Sunday, July 20, 2008

I Read The News Today

What do you read on holiday? Do you read on holiday? The answer is you probably do. Holidays are the defenders of the written word. Remove holidays and books would forever remain unread. But I ask again - what do you read on holiday and perhaps also where do you read? Newspapers on the beach. A total no-no. Too much wind. Turn the sheets and off they fly, joining the lilo bouncing towards France. For me the newspaper was always the treat for après-beach, a cold drink or several on the terrace and the satisfaction of poring over the cricket scorecards. Magazines? Less cumbersome but still prone to flapping around.

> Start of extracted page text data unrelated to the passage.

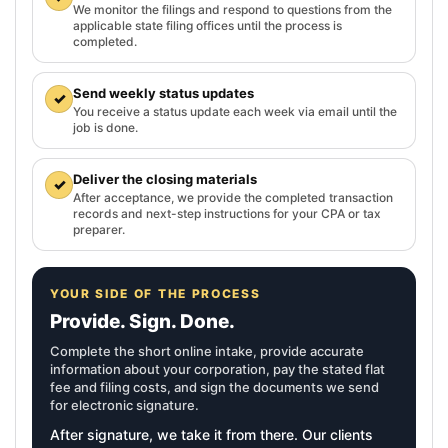
We monitor the filings and respond to questions from the
applicable state filing offices until the process is
completed.
Send weekly status updates
✓
You receive a status update each week via email until the
job is done.
Deliver the closing materials
✓
After acceptance, we provide the completed transaction
records and next-step instructions for your CPA or tax
preparer.
YOUR SIDE OF THE PROCESS
Provide. Sign. Done.
Complete the short online intake, provide accurate
information about your corporation, pay the stated flat
fee and filing costs, and sign the documents we send
for electronic signature.
After signature, we take it from there. Our clients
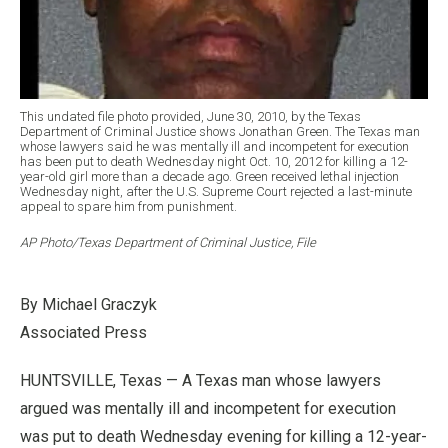
This undated file photo provided, June 30, 2010, by the Texas
Department of Criminal Justice shows Jonathan Green. The Texas man
whose lawyers said he was mentally ill and incompetent for execution
has been put to death Wednesday night Oct. 10, 2012 for killing a 12-
year-old girl more than a decade ago. Green received lethal injection
Wednesday night, after the U.S. Supreme Court rejected a last-minute
appeal to spare him from punishment.
AP Photo/Texas Department of Criminal Justice, File
By Michael Graczyk
Associated Press
HUNTSVILLE, Texas — A Texas man whose lawyers
argued was mentally ill and incompetent for execution
was put to death Wednesday evening for killing a 12-year-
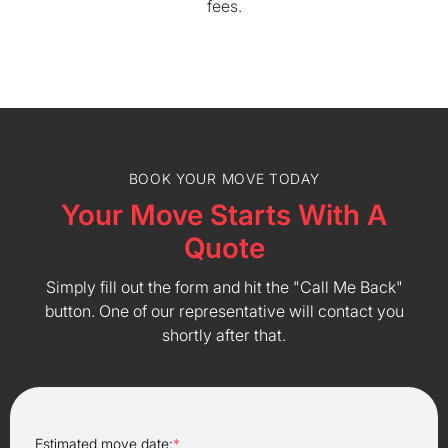
fees.
BOOK YOUR MOVE TODAY
Your Move Starts With A
Quote
Simply fill out the form and hit the "Call Me Back"
button. One of our representative will contact you
shortly after that.
Estimated move date:
*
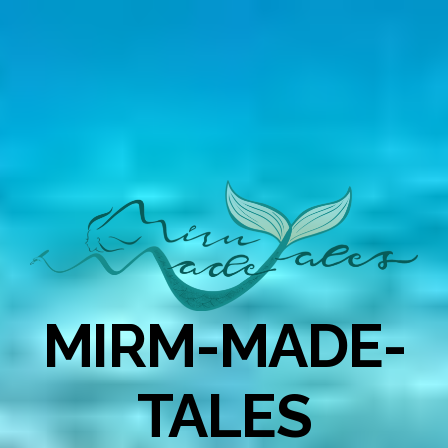
MIRM-MADE-
TALES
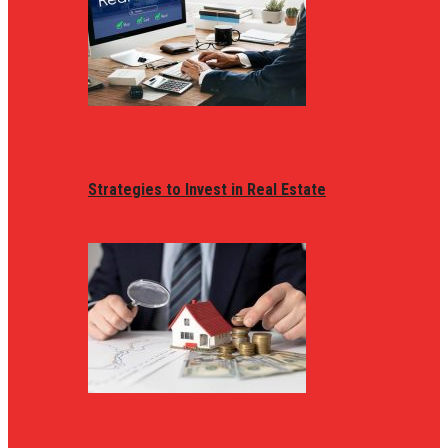
Strategies to Invest in Real Estate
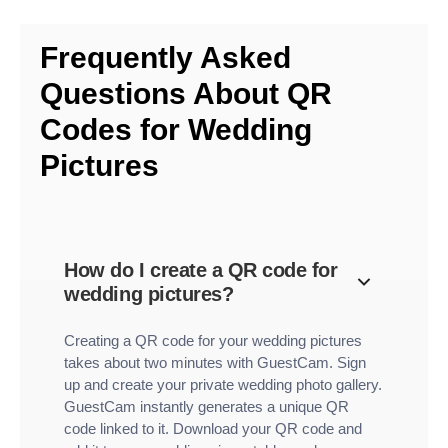
Frequently Asked
Questions About QR
Codes for Wedding
Pictures
How do I create a QR code for
wedding pictures?
Creating a QR code for your wedding pictures
takes about two minutes with GuestCam. Sign
up and create your private wedding photo gallery.
GuestCam instantly generates a unique QR
code linked to it. Download your QR code and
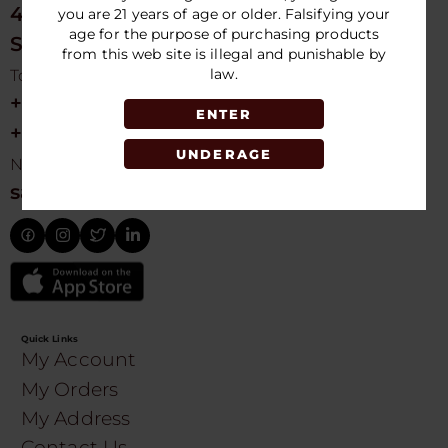
4675 NW 103rd Ave
you are 21 years of age or older. Falsifying your
age for the purpose of purchasing products
Sunrise, FL 33351, USA
from this web site is illegal and punishable by
law.
Toll free Customer Care
+1 754-755-9499
ENTER
+1 754-755-8188
UNDERAGE
Need Live Suppot
sales@speedydistribution.com
Quick Links
My Account
My Orders
My Address
Contact Us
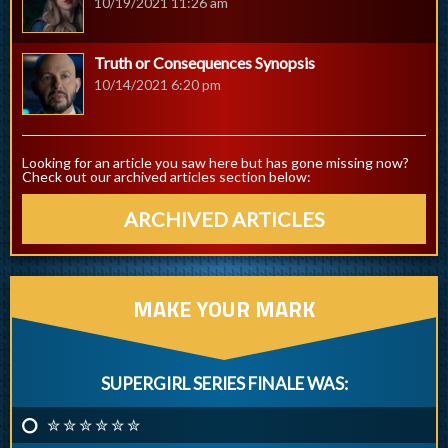
10/19/2021 11:26 am
Truth or Consequences Synopsis
10/14/2021 6:20 pm
Looking for an article you saw here but has gone missing now?
Check out our archived articles section below:
ARCHIVED ARTICLES
MAKE YOUR MARK
SUPERGIRL SERIES FINALE WAS:
✮ ✮ ✮ ✮ ✮ ✮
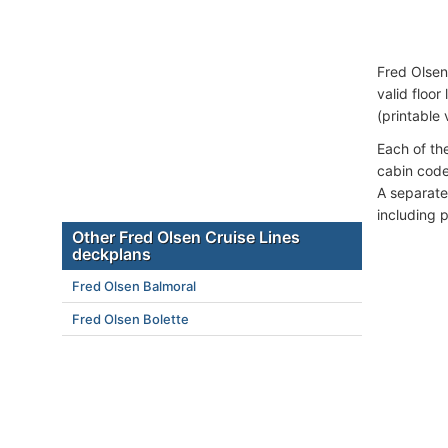
Fred Olsen
valid floor
(printable 
Each of th
cabin code
A separate
including 
Other Fred Olsen Cruise Lines
deckplans
Fred Olsen Balmoral
Fred Olsen Bolette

But which mag? There was an airplane buzzing along the coast line here a couple of days ago, a plastic sheet of advertising trailing behind in the style that used to introduce "World of Sport (with Dickie Davies)". "Bunte - heute neu" (new today). It did the trick in that I went and had a look at what the fuss was. Michael Ballack and some romantic photo ops. I didn't get further than the cover. What is the carbon footprint for flying a plane past Alcúdia and Muro's German sunbathers in promoting a German footballer?

In these days of low tourist spend, newspapers still seem to sell, even at inflated overseas prices. Don't let it be said that people in all-inclusives don't spend money. I was at the all-inclusive flavour of the month, the Continental Park, not so long ago, and a gentleman of bellydom came to reception to purchase a copy of "The Sun" and "The Star". The all-inclusive is the repository of the highbrow. But a brace of red tops will set you back less than one broadsheet that is no longer a broadsheet. "The Times" is a cool 4.25 on a Saturday, the still broad "The Sunday Times" is a whole of your five European euros, and for the Spanish version you only get a decent-sized wood rather than the entire rain forest of the UK edition.

The cheap, local alternative is to cough up a euro for "The Bulletin", but it lacks the sports pages and the gossip of, say, "The Mail" or the red tops. You could go totally cheap and spend nothing, courtesy of freebies. But don't expect them to detain you for longer than a minute. A compromise, at 50 centimos, between the free and "The Bulletin" is the peculiar "Island Buzz" with its absence of buzz.

But newspapers can only eat up so much time by the poolside. The book, or a number of them, is one of the first items on the packing list along with the shorts and mosquito repellent. I have read some of my favourite books ever on holiday - William Trevor's "The Story of Lucy Gault", Ian McEwan's "Enduring Love", Jonathan Meades' "Filthy English", Christopher Priest's "The Glamour", Peter Ackroyd's "Hawksmoor" and Annie Proulx's "Postcards". It's a diverse collection of the gut-wrenchingly sad (Trevor, Meades and Proulx), the master of tension (McEwan), the partly Elizabethan English of Ackroyd and the downright weird (Priest). I am unsure why I am attracted to sadness as a staple for holiday reading, though there have been periods of comedy reading - the Tom Sharpes and the priceless Henry Root letters. I once holidayed with someone who tackled Salman Rushdie. "Midnight's Children" may be revered in some circles, but Rushdie appeared to be more a penance than a holiday, though not as harsh as attempting Joyce or Dostoevsky from the comfort of a sun-lounger. I should know; I've tried them and consigned them to the fall-asleep-in-the-sun file in very quick order.

Whatever or wherever one reads, there is one major issue - not the what or the where, but the how. How does one read? A chair makes the problem easily surmountable, but the towel, the towel on the beach is a serious obstacle. Lying on your back shielding your eyes from the sun - impossible. Lying on your side and that pain in the neck gets ever more painful or the crooked arm supporting the head and neck goes to sleep. Lying on your front and the sweat drips from your forehead on to the page or the sun oil slides into your eyes. Reading on holiday, a good book on holiday is essential, but it ain't easy. Hand me that MP3 player.


QUIZ
Yesterday's title - Ken Dodd; thankfully I can find no youtube. Today's title - oh, come on, this is too easy.